After reading the data below, copy out every line that contains the word "lines".

▶ **Records for the exercise**
········
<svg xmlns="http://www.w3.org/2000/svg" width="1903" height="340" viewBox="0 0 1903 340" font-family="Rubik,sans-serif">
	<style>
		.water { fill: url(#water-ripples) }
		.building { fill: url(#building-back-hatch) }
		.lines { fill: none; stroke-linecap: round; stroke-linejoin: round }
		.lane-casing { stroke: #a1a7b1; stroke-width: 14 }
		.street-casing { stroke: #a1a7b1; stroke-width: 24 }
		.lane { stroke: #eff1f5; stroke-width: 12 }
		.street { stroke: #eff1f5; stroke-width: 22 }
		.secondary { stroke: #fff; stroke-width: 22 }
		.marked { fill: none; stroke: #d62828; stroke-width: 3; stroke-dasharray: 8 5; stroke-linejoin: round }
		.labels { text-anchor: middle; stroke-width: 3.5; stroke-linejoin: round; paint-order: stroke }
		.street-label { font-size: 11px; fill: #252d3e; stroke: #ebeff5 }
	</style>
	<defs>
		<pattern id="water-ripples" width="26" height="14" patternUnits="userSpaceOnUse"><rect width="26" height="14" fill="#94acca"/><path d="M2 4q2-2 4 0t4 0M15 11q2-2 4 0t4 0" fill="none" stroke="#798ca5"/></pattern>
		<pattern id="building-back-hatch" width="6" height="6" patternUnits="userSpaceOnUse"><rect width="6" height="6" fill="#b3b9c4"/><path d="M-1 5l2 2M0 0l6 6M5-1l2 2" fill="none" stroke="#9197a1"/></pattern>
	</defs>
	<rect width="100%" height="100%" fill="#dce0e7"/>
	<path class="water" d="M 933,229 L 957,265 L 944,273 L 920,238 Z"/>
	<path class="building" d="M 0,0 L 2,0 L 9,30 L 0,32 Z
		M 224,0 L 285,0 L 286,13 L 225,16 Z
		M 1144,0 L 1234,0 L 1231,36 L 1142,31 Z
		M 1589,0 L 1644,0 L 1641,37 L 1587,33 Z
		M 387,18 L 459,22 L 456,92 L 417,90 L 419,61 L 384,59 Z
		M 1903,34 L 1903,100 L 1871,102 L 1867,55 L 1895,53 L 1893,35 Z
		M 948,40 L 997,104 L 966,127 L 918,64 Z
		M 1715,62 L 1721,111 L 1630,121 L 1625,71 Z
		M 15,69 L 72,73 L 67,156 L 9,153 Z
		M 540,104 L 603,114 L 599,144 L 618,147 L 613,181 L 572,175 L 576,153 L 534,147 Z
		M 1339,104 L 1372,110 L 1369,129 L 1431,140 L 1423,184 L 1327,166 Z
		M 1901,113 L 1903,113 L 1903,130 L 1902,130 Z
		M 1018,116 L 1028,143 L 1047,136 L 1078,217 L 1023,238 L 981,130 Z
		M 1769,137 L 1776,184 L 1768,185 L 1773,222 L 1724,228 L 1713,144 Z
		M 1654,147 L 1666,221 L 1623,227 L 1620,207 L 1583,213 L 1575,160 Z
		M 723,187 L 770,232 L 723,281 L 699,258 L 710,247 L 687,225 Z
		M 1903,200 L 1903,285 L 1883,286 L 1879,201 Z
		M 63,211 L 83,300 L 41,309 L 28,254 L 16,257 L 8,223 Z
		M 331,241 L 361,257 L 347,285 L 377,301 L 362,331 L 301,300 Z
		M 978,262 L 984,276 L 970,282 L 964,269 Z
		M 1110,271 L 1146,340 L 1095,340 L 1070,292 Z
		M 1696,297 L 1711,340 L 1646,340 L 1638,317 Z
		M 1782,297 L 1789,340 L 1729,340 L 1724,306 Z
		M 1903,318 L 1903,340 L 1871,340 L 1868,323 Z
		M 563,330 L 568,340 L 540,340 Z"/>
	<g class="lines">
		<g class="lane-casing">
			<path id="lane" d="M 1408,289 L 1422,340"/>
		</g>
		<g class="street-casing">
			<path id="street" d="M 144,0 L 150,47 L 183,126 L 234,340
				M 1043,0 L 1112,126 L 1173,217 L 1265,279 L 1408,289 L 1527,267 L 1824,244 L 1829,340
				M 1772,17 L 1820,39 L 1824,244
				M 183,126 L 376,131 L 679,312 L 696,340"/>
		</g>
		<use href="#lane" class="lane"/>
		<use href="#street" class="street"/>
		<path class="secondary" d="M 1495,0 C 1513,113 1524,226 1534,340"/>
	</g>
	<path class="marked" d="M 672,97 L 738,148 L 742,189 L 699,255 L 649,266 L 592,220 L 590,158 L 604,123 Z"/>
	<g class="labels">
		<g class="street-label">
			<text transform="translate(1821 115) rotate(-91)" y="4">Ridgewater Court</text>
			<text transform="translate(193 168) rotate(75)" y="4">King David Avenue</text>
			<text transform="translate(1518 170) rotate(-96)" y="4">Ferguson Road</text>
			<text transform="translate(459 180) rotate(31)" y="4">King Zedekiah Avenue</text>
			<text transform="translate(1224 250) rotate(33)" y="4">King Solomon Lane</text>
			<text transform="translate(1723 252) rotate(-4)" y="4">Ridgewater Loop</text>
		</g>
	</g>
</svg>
········
▶ **Output for this exercise**
		.lines { fill: none; stroke-linecap: round; stroke-linejoin: round }
	<g class="lines">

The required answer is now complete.